- Occupation: Activist
- Website: przyluska.pl

= Bożena Przyłuska =

Polish secularist activist

Bożena Przyłuska is a Polish secularist activist who co-founded Secularity Congress (Kongres Świeckości). She became a founding member of the Consultative Council created on 1 November 2020 in the context of the October 2020 Polish protests.

==Secular activism==
Przyłuska was motivated to participate in secularist activism after her children were forced to be present in classrooms during Catholic religious instruction classes, and, according to her, "were indoctrinated". She stated that most schools discriminated against children not attending Catholic instruction classes by placing the classes in the middle of the timetable. She became a coordinator of the Secular School (Świecka Szkoła) group that started in Warsaw and gathered 150,000 signatures in favour of a proposed law that passed through its first sitting in the Polish lower house of parliament, the Sejm.

Przyłuska is one of the co-founders, and as of June 2020, the vice-president of Secularity Congress (Kongres Świeckości).

Przyłuska described the 2016 Black Protest as breaking a taboo of citizens being afraid to criticise the Church on the issues of prenatal medical tests, contraception, in vitro fertilisation and sex education. She justified protests in front of churches as helping to break the taboo so that priests stopped feeling untouchable and above the law. Przyłuska was a spokesperson for All-Poland Women's Strike at May and October 2016 actions in front of the Sejm. In May, she stated that human rights activists had been attacked in the streets by "religious fanatics" spitting, pushing, using vulgar language, and preventing the collection of signatures.

In June 2020, Przyłuska was one of the co-authors of a law proposal Secular State. She described the aim as creating a law that forbids "church-administrative corruption". She stated that none of the Catholic Church in Poland structures, at any level of organisation, had to reveal their financial status. She referred to estimates of Church income ranging from 8 to per year. Przyłuska described the proposed law as aiming to require the Church to declare its income to the Polish Treasury, without detailed accounting to avoid violating the Concordat of 1993 with the Holy See; to forbid the state from giving land to the Church in return for electoral support; cancel a health insurance fund for the Church; and require taxation of certain uses of Church income.

==Consultative Council==
Przyłuska was one of the founding members of the Consultative Council that was created on 1 November 2020 in the context of the October 2020 Polish protests.

==Personal life==
In April 2020, Przyłuska publicly declared on Twitter that she had had an abortion. Within a day her post received 9000 likes and 1.6 million retweets. She complained about the domination of religious discussion over medical discussion in relation to abortion. Przyłuska stated that it was important for women's stories of their abortions to "have a face".

DATASET CONTENT:
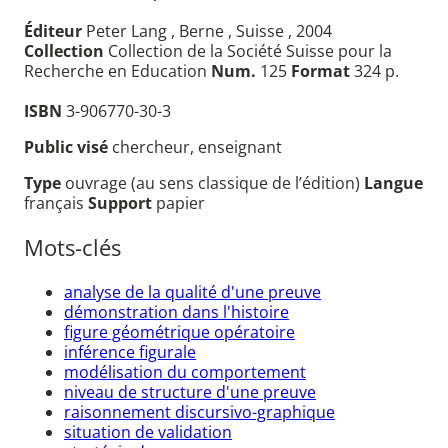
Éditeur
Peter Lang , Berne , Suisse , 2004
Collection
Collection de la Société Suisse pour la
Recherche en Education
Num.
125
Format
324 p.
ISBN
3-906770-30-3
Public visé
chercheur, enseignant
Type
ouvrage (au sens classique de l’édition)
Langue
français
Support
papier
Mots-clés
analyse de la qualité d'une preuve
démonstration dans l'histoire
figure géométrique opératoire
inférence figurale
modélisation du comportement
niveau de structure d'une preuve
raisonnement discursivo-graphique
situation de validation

* * *

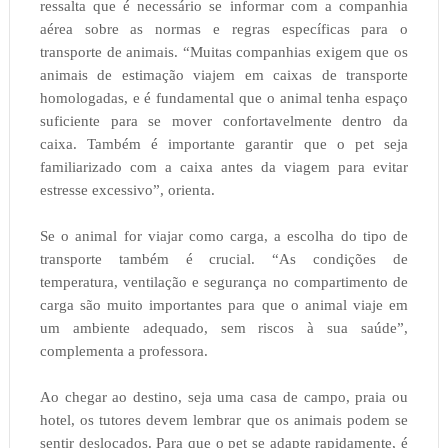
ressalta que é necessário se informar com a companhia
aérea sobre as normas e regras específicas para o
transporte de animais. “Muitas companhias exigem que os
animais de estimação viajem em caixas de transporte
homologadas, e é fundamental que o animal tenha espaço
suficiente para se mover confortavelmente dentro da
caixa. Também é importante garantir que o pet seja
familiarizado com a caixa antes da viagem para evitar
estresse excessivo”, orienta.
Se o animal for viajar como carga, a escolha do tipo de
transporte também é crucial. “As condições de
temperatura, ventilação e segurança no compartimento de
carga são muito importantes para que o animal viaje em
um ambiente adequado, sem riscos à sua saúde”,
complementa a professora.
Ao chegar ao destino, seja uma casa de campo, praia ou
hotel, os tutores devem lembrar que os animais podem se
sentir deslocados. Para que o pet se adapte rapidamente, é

--

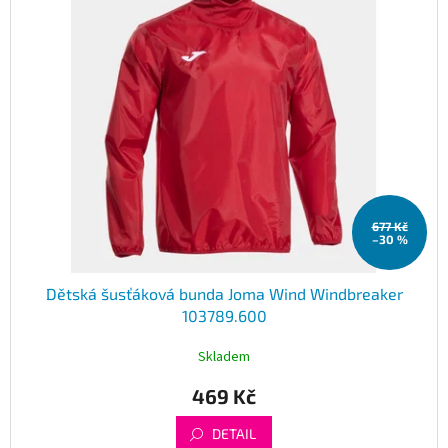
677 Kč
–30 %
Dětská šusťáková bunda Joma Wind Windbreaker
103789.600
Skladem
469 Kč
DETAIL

TASK REQUIREMENTS:
According to the text on Bożena Przyłuska, how many signatures did the Secular School group gather? The three blocks of lines are not needed here.

RESPONSE AREA:
150,000 signatures.